А со сцены все резче и суровее доносились упреки Гамлета матери:
Где был твой ум? Где был рассудок?
Или слепая ты была, когда
В болото смрадное разврата пала?..
Не говори мне о любви: в твои лета
Любовь уму послушною бывает…
Когда и старость падает так страшно,
Что ж юности осталось? Страшно,
За человека страшно мне!..
– Вот уж правда! – чуть не громко фыркнула Ольга Елпидифоровна под ухо храброго капитана Ранцова, благодаря которому удалось ей найти удобное место впереди, между второю и третьею кулисами.
– Чего-с? – оторопело спросил капитан.
– Что в ее годы об амурах давно пора забыть! – пояснила барышня, смело воззрившись при этом в лицо своему обожателю, и тут же пустила избока «глазком» на Ашанина, стоявшего от нее в двух шагах и неотступно глядевшего на сцену.
Бедный капитан весь покраснел от воспоминания и опустил глаза. Ни один мускул не дрогнул на лице красавца: он будто и не слыхал задорных слов барышни, не заметил даже ее соседства…
«А как зол-то внутренно, как зол!» – промолвила она мысленно и слегка закусила себе губу, не то чтобы не рассмеяться этой внутренней его «злости», не то от досады, что он ее наружно не показывал.
О Гамлет,
Ты очи обратил мне внутрь души,
– говорила между тем Надежда Федоровна-Гертруда, и с таким задушевным, захватывающим выражением, что сама барышня вдруг вся обратилась во внимание:
И я увидела себя в таких кровавых,
В таких смертельных язвах… Нет спасенья!..

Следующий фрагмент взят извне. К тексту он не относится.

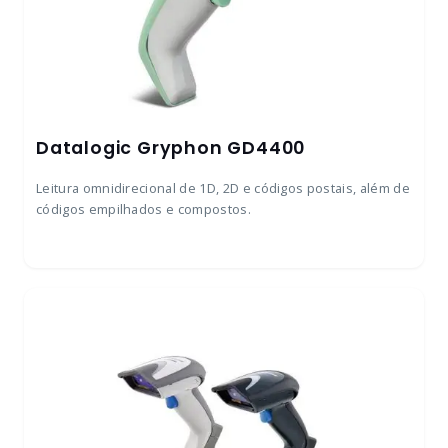
Datalogic Gryphon GD4400
Leitura omnidirecional de 1D, 2D e códigos postais, além de
códigos empilhados e compostos.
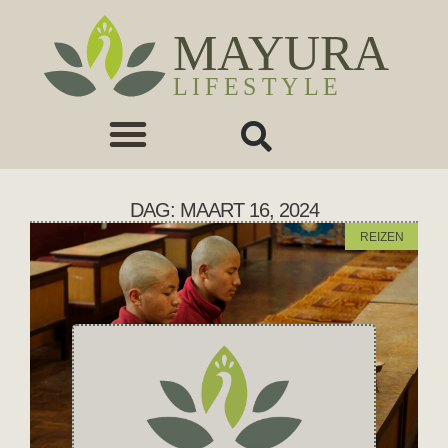
DAG: MAART 16, 2024
REIZEN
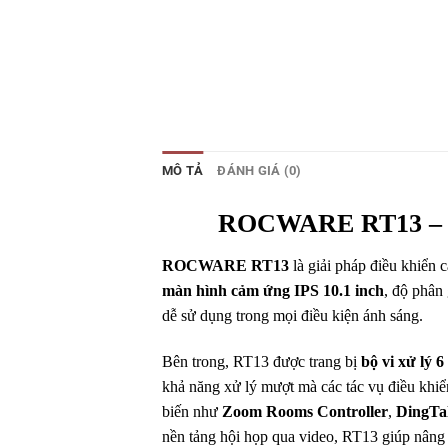
MÔ TẢ
ĐÁNH GIÁ (0)
ROCWARE RT13 – Bộ 
ROCWARE RT13
là giải pháp điều khiển 
màn hình cảm ứng IPS 10.1 inch
, độ phân
dễ sử dụng trong mọi điều kiện ánh sáng.
Bên trong, RT13 được trang bị
bộ vi xử lý 
khả năng xử lý mượt mà các tác vụ điều khiể
biến như
Zoom Rooms Controller
,
DingTa
nền tảng hội họp qua video, RT13 giúp nâng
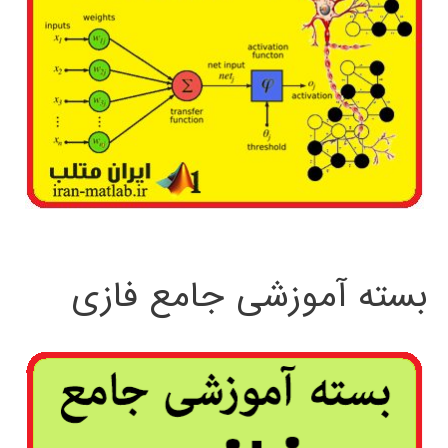
بسته آموزشی جامع فازی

Она и Гундуров неслись как на тучах, на мрачных тучах проникавшего их обоих чувства безнадежной скорби и отречения…
Убийца,
Злодей, раб, шут венчанный, вор,
Укравший жизнь у брата и его корону
Тихонько утащивший под полой,
Бродяга… И этому злодею,
Стыд женщины, супруги, матери забыв,
Могла отдаться ты!..
– говорил он ей, задыхаясь от внутреннего волнения:
Ах, замолчи! Как острые ножи,
Слова твои мне сердце растерзали!
Умолкни, ради Бога, сын мой!
– проговорила она в ответ, простирая к нему руки поразительно верным движением тоски и отчаяния, и упала в кресло, закрыв себе лицо этими руками.

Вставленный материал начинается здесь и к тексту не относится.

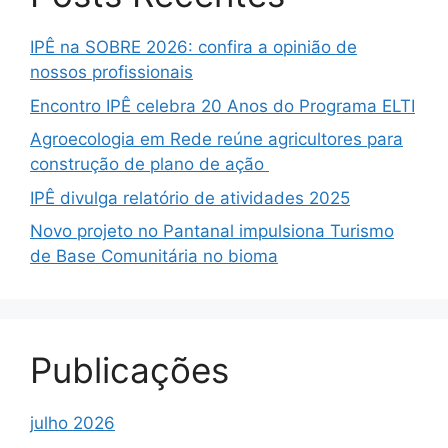
IPÊ na SOBRE 2026: confira a opinião de
nossos profissionais
Encontro IPÊ celebra 20 Anos do Programa ELTI
Agroecologia em Rede reúne agricultores para
construção de plano de ação
IPÊ divulga relatório de atividades 2025
Novo projeto no Pantanal impulsiona Turismo
de Base Comunitária no bioma
Publicações
julho 2026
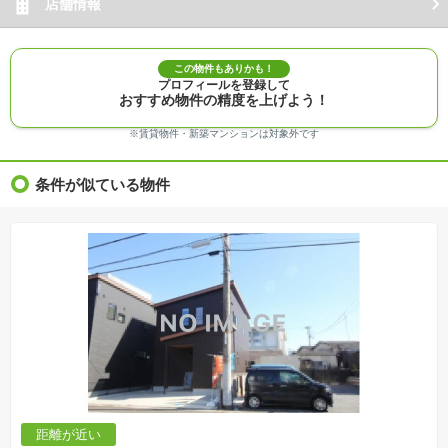
店舗情報
この物件もありかも！
プロフィールを登録して
おすすめ物件の精度を上げよう！
※賃貸物件・新築マンションは対象外です
条件が似ている物件
距離が近い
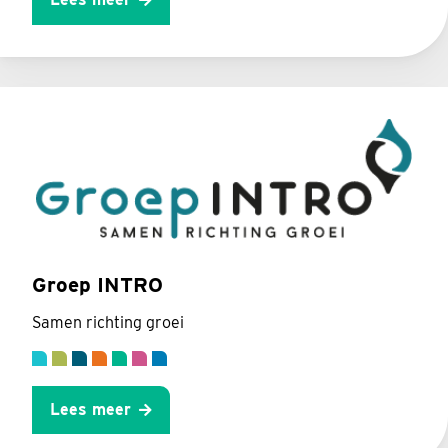
Groep INTRO
Samen richting groei
Lees meer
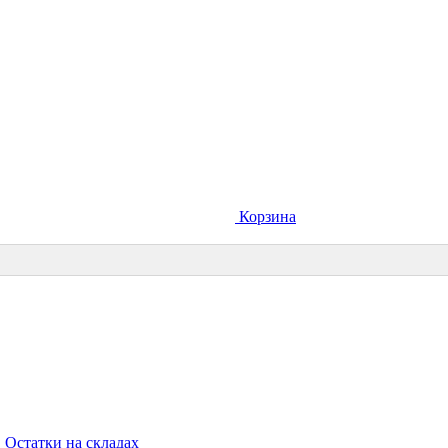
Корзина
Остатки на складах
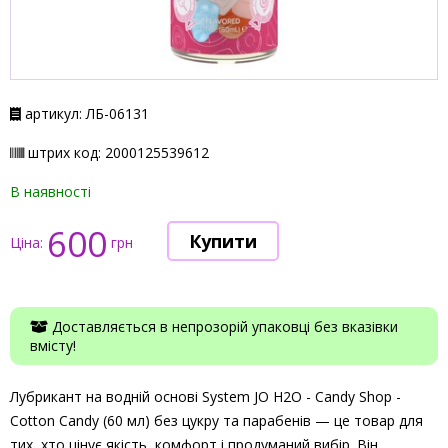
артикул: ЛБ-06131
штрих код: 2000125539612
В наявності
600
Ціна:
грн
Доставляється в непрозорій упаковці без вказівки
вмісту!
Лубрикант на водній основі System JO H2O - Candy Shop -
Cotton Candy (60 мл) без цукру та парабенів — це товар для
тих, хто цінує якість, комфорт і продуманий вибір. Він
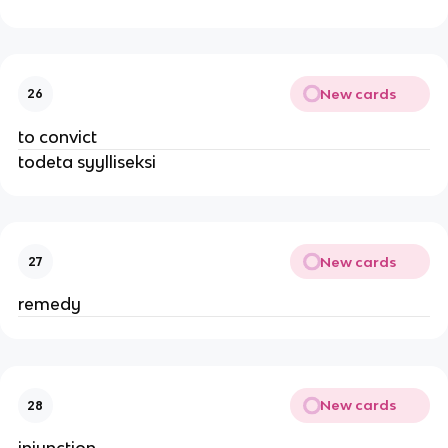
New cards
26
to convict
todeta syylliseksi
New cards
27
remedy
New cards
28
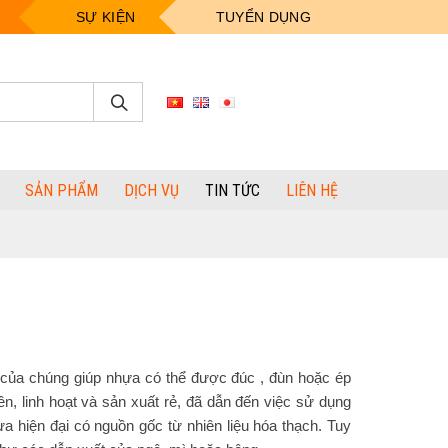
SỰ KIỆN
TUYỂN DỤNG
SẢN PHẨM
DỊCH VỤ
TIN TỨC
LIÊN HỆ
o của chúng giúp nhựa có thể được đúc , đùn hoặc ép
n, linh hoạt và sản xuất rẻ, đã dẫn đến việc sử dụng
 hiện đại có nguồn gốc từ nhiên liệu hóa thạch. Tuy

«Господи! – пронеслось в голове Ашанина. – Да из нашего представления действительно какая-то трагедия для всех нас вышла!»
И в первый раз со вчерашней ночи что-то жуткое, едкое, укол совести по отношению к этому бедному, оскорбленному им созданию, так неожиданно трогательно передающему теперь свою роль Гертруды, примешалось к поглощавшей его всего до сих пор мысли об Ольге Акулиной.